One of the reasons Deibert suggests universities be the hub of an attribution network is traditionally these institutions have stood for protecting knowledge.
But it is not without risk to academics.
“We’ve received death threats,” he said in an interview. “We uncover bad behaviour by companies that are litigious, we’ve been sued. We’ve exposed cyber espionage from some of the world’s worst actors, authoritarian regimes, there’s risk to us traveling to those countries.” And he admitted that universities are risk-adverse.
But he said these are problems that have to be addressed. Deibert has spoken to other universities about the network, but said it’s “years” away from being realized.

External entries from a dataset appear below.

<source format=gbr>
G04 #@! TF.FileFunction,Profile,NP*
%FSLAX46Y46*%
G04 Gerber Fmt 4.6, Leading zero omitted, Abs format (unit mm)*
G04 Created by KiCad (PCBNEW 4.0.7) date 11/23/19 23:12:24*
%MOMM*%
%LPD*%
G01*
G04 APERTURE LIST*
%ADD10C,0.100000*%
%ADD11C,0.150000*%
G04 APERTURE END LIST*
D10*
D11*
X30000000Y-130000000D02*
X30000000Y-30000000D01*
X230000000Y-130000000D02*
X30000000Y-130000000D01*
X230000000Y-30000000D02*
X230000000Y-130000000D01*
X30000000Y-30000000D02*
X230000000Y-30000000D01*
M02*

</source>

He was speaking on a RightsCon panel on creating an independent attribution body. The idea isn’t new. In 2014, as part of suggested proposals to build confidence between nations over cyber space, the Atlantic Council called for a body to conduct joint international investigations into major cyber incidents to determine responsibility and punishment.
The issue caught headlines last year when Microsoft president Brad Smith called for the creation of a “Digital Geneva Convention” to lower the heat of state-sponsored cyber attacks. An independent attribution agency is part of the idea.

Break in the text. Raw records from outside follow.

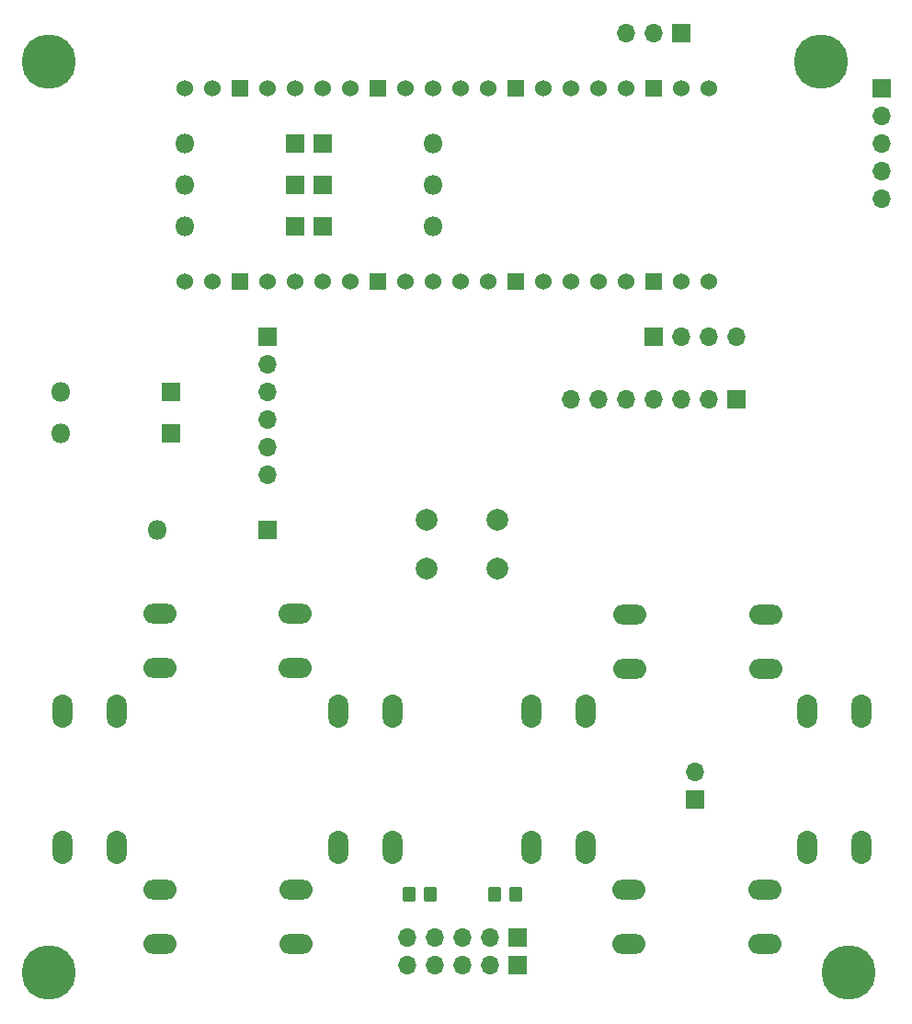
<source format=gbr>
%TF.GenerationSoftware,KiCad,Pcbnew,6.0.2+dfsg-1*%
%TF.CreationDate,2023-03-22T01:16:50-07:00*%
%TF.ProjectId,PICOnsole,5049434f-6e73-46f6-9c65-2e6b69636164,rev?*%
%TF.SameCoordinates,Original*%
%TF.FileFunction,Soldermask,Bot*%
%TF.FilePolarity,Negative*%
%FSLAX46Y46*%
G04 Gerber Fmt 4.6, Leading zero omitted, Abs format (unit mm)*
G04 Created by KiCad (PCBNEW 6.0.2+dfsg-1) date 2023-03-22 01:16:50*
%MOMM*%
%LPD*%
G01*
G04 APERTURE LIST*
G04 Aperture macros list*
%AMRoundRect*
0 Rectangle with rounded corners*
0 $1 Rounding radius*
0 $2 $3 $4 $5 $6 $7 $8 $9 X,Y pos of 4 corners*
0 Add a 4 corners polygon primitive as box body*
4,1,4,$2,$3,$4,$5,$6,$7,$8,$9,$2,$3,0*
0 Add four circle primitives for the rounded corners*
1,1,$1+$1,$2,$3*
1,1,$1+$1,$4,$5*
1,1,$1+$1,$6,$7*
1,1,$1+$1,$8,$9*
0 Add four rect primitives between the rounded corners*
20,1,$1+$1,$2,$3,$4,$5,0*
20,1,$1+$1,$4,$5,$6,$7,0*
20,1,$1+$1,$6,$7,$8,$9,0*
20,1,$1+$1,$8,$9,$2,$3,0*%
G04 Aperture macros list end*
%ADD10C,5.000000*%
%ADD11C,2.000000*%
%ADD12R,1.800000X1.800000*%
%ADD13O,1.800000X1.800000*%
%ADD14O,1.850000X3.048000*%
%ADD15O,3.048000X1.850000*%
%ADD16R,1.700000X1.700000*%
%ADD17O,1.700000X1.700000*%
%ADD18RoundRect,0.250000X0.350000X0.450000X-0.350000X0.450000X-0.350000X-0.450000X0.350000X-0.450000X0*%
%ADD19C,1.524000*%
%ADD20R,1.524000X1.524000*%
%ADD21RoundRect,0.250000X-0.350000X-0.450000X0.350000X-0.450000X0.350000X0.450000X-0.350000X0.450000X0*%
G04 APERTURE END LIST*
D10*
%TO.C,*%
X91440000Y-101600000D03*
%TD*%
D11*
%TO.C,SW3*%
X52590000Y-59975000D03*
X59090000Y-59975000D03*
X59090000Y-64475000D03*
X52590000Y-64475000D03*
%TD*%
D12*
%TO.C,D8*%
X37950000Y-60910000D03*
D13*
X27790000Y-60910000D03*
%TD*%
D12*
%TO.C,D2*%
X40490000Y-29160000D03*
D13*
X30330000Y-29160000D03*
%TD*%
D14*
%TO.C,SW4*%
X87630000Y-77555000D03*
X87630000Y-90055000D03*
X92630000Y-77555000D03*
X92630000Y-90055000D03*
%TD*%
D12*
%TO.C,D3*%
X40490000Y-32970000D03*
D13*
X30330000Y-32970000D03*
%TD*%
D10*
%TO.C,REF\u002A\u002A*%
X88900000Y-17780000D03*
%TD*%
%TO.C,REF\u002A\u002A*%
X17780000Y-101600000D03*
%TD*%
D12*
%TO.C,D1*%
X40490000Y-25350000D03*
D13*
X30330000Y-25350000D03*
%TD*%
D14*
%TO.C,SW9*%
X24050000Y-77570000D03*
X24050000Y-90070000D03*
X19050000Y-77570000D03*
X19050000Y-90070000D03*
%TD*%
D12*
%TO.C,D7*%
X29060000Y-52020000D03*
D13*
X18900000Y-52020000D03*
%TD*%
D12*
%TO.C,D9*%
X29060000Y-48210000D03*
D13*
X18900000Y-48210000D03*
%TD*%
D15*
%TO.C,SW8*%
X27990000Y-73610000D03*
X40490000Y-73610000D03*
X27990000Y-68610000D03*
X40490000Y-68610000D03*
%TD*%
D14*
%TO.C,SW2*%
X67230000Y-90075000D03*
X67230000Y-77575000D03*
X62230000Y-90075000D03*
X62230000Y-77575000D03*
%TD*%
D10*
%TO.C,REF\u002A\u002A*%
X17780000Y-17780000D03*
%TD*%
D12*
%TO.C,D5*%
X43030000Y-29160000D03*
D13*
X53190000Y-29160000D03*
%TD*%
D16*
%TO.C,U4*%
X94465000Y-20275000D03*
D17*
X94465000Y-22815000D03*
X94465000Y-25355000D03*
X94465000Y-27895000D03*
X94465000Y-30435000D03*
%TD*%
D16*
%TO.C,J1*%
X73510000Y-43130000D03*
D17*
X76050000Y-43130000D03*
X78590000Y-43130000D03*
X81130000Y-43130000D03*
%TD*%
D15*
%TO.C,SW1*%
X71190000Y-94015000D03*
X83690000Y-94015000D03*
X71190000Y-99015000D03*
X83690000Y-99015000D03*
%TD*%
%TO.C,SW7*%
X40510000Y-94010000D03*
X28010000Y-94010000D03*
X28010000Y-99010000D03*
X40510000Y-99010000D03*
%TD*%
D16*
%TO.C,U3*%
X37950000Y-43130000D03*
D17*
X37950000Y-45670000D03*
X37950000Y-48210000D03*
X37950000Y-50750000D03*
X37950000Y-53290000D03*
X37950000Y-55830000D03*
%TD*%
D14*
%TO.C,SW6*%
X44450000Y-77550000D03*
X44450000Y-90050000D03*
X49450000Y-77550000D03*
X49450000Y-90050000D03*
%TD*%
D15*
%TO.C,SW5*%
X83780000Y-73655000D03*
X71280000Y-73655000D03*
X71280000Y-68655000D03*
X83780000Y-68655000D03*
%TD*%
D12*
%TO.C,D6*%
X43030000Y-32970000D03*
D13*
X53190000Y-32970000D03*
%TD*%
D12*
%TO.C,D4*%
X43030000Y-25350000D03*
D13*
X53190000Y-25350000D03*
%TD*%
D16*
%TO.C,SW10*%
X76050000Y-15195000D03*
D17*
X73510000Y-15195000D03*
X70970000Y-15195000D03*
%TD*%
D16*
%TO.C,U5*%
X81130000Y-48845000D03*
D17*
X78590000Y-48845000D03*
X76050000Y-48845000D03*
X73510000Y-48845000D03*
X70970000Y-48845000D03*
X68430000Y-48845000D03*
X65890000Y-48845000D03*
%TD*%
D18*
%TO.C,R1*%
X60810000Y-94406193D03*
X58810000Y-94406193D03*
%TD*%
D19*
%TO.C,U2*%
X78590000Y-38050000D03*
X76050000Y-38050000D03*
D20*
X73510000Y-38050000D03*
D19*
X70970000Y-38050000D03*
X68430000Y-38050000D03*
X63350000Y-38050000D03*
X65890000Y-38050000D03*
D20*
X60810000Y-38050000D03*
D19*
X58270000Y-38050000D03*
X55730000Y-38050000D03*
X53190000Y-38050000D03*
X50650000Y-38050000D03*
D20*
X48110000Y-38050000D03*
D19*
X45570000Y-38050000D03*
X43030000Y-38050000D03*
X40490000Y-38050000D03*
X37950000Y-38050000D03*
D20*
X35410000Y-38050000D03*
D19*
X32870000Y-38050000D03*
X30330000Y-38050000D03*
X30330000Y-20270000D03*
X32870000Y-20270000D03*
D20*
X35410000Y-20270000D03*
D19*
X37950000Y-20270000D03*
X40490000Y-20270000D03*
X43030000Y-20270000D03*
X45570000Y-20270000D03*
D20*
X48110000Y-20270000D03*
D19*
X50650000Y-20270000D03*
X53190000Y-20270000D03*
X55730000Y-20270000D03*
X58270000Y-20270000D03*
D20*
X60810000Y-20270000D03*
D19*
X63350000Y-20270000D03*
X65890000Y-20270000D03*
X68430000Y-20270000D03*
X70970000Y-20270000D03*
D20*
X73510000Y-20270000D03*
D19*
X76050000Y-20270000D03*
X78590000Y-20270000D03*
%TD*%
D16*
%TO.C,J3*%
X60946073Y-98374999D03*
D17*
X58406073Y-98374999D03*
X55866073Y-98374999D03*
X53326073Y-98374999D03*
X50786073Y-98374999D03*
%TD*%
D16*
%TO.C,J4*%
X60946073Y-100915000D03*
D17*
X58406073Y-100915000D03*
X55866073Y-100915000D03*
X53326073Y-100915000D03*
X50786073Y-100915000D03*
%TD*%
D16*
%TO.C,J2*%
X77320000Y-85680000D03*
D17*
X77320000Y-83140000D03*
%TD*%
D21*
%TO.C,R2*%
X50920000Y-94406193D03*
X52920000Y-94406193D03*
%TD*%
D19*
%TO.C,U1*%
X78590000Y-38050000D03*
X76050000Y-38050000D03*
D20*
X73510000Y-38050000D03*
D19*
X70970000Y-38050000D03*
X68430000Y-38050000D03*
X63350000Y-38050000D03*
X65890000Y-38050000D03*
D20*
X60810000Y-38050000D03*
D19*
X58270000Y-38050000D03*
X55730000Y-38050000D03*
X53190000Y-38050000D03*
X50650000Y-38050000D03*
D20*
X48110000Y-38050000D03*
D19*
X45570000Y-38050000D03*
X43030000Y-38050000D03*
X40490000Y-38050000D03*
X37950000Y-38050000D03*
D20*
X35410000Y-38050000D03*
D19*
X32870000Y-38050000D03*
X30330000Y-38050000D03*
X30330000Y-20270000D03*
X32870000Y-20270000D03*
D20*
X35410000Y-20270000D03*
D19*
X37950000Y-20270000D03*
X40490000Y-20270000D03*
X43030000Y-20270000D03*
X45570000Y-20270000D03*
D20*
X48110000Y-20270000D03*
D19*
X50650000Y-20270000D03*
X53190000Y-20270000D03*
X55730000Y-20270000D03*
X58270000Y-20270000D03*
D20*
X60810000Y-20270000D03*
D19*
X63350000Y-20270000D03*
X65890000Y-20270000D03*
X68430000Y-20270000D03*
X70970000Y-20270000D03*
D20*
X73510000Y-20270000D03*
D19*
X76050000Y-20270000D03*
X78590000Y-20270000D03*
%TD*%
M02*

</source>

Also on the RightsCon panel was Kaja Ciglic, Microsoft’s director of cyber security policy and strategy, who is working on the concept. There are more problems than merely deciding if an attribution body should be part of the United Nations, have nation-state members or be a private agency, she said.
No common framework
To start, security vendors have researchers don’t have a common framework for the sometimes bizarre names they stick on suspected threat actors or attacks (Zinc, Lazarus, Fancy Bear, Reaper …), and what data should be trusted and evaluated, let alone their different ways of attributing an attack. So, she said, part of the industry discussion on creating an attribution body also has to talk about such technical issues.
She also noted that attribution is made harder because some countries use non-state groups (sometimes criminals) to disguise their attacks.
Panelist Deborah Brown, global policy advocacy lead at the Association for Progressive Communications, which works on Internet governance, said a respected attribution body would do a lot to encourage responsible behaviour in cyber space. It would also level the field for small countries that can’t afford to engage in cyber war, she added.
Brendan Kuerbis, an expert on attribution issues with the Internet Governance Project at Georgia Tech’s school of public policy, looked at Deibert’s proposal with “cautious optimism.” There’s a lot of threat information sharing now between cyber security companies, he pointed out, so working together on attribution shouldn’t be insurmountable.
There is a science to digital forensics and technical expertise is required, to attribution, noted moderator Milton Meuller of Georgia Tech’s school of public policy and a principal at the Internet Governance Project, “but fundamentally it’s about credibility and about making an authoritative attribution.”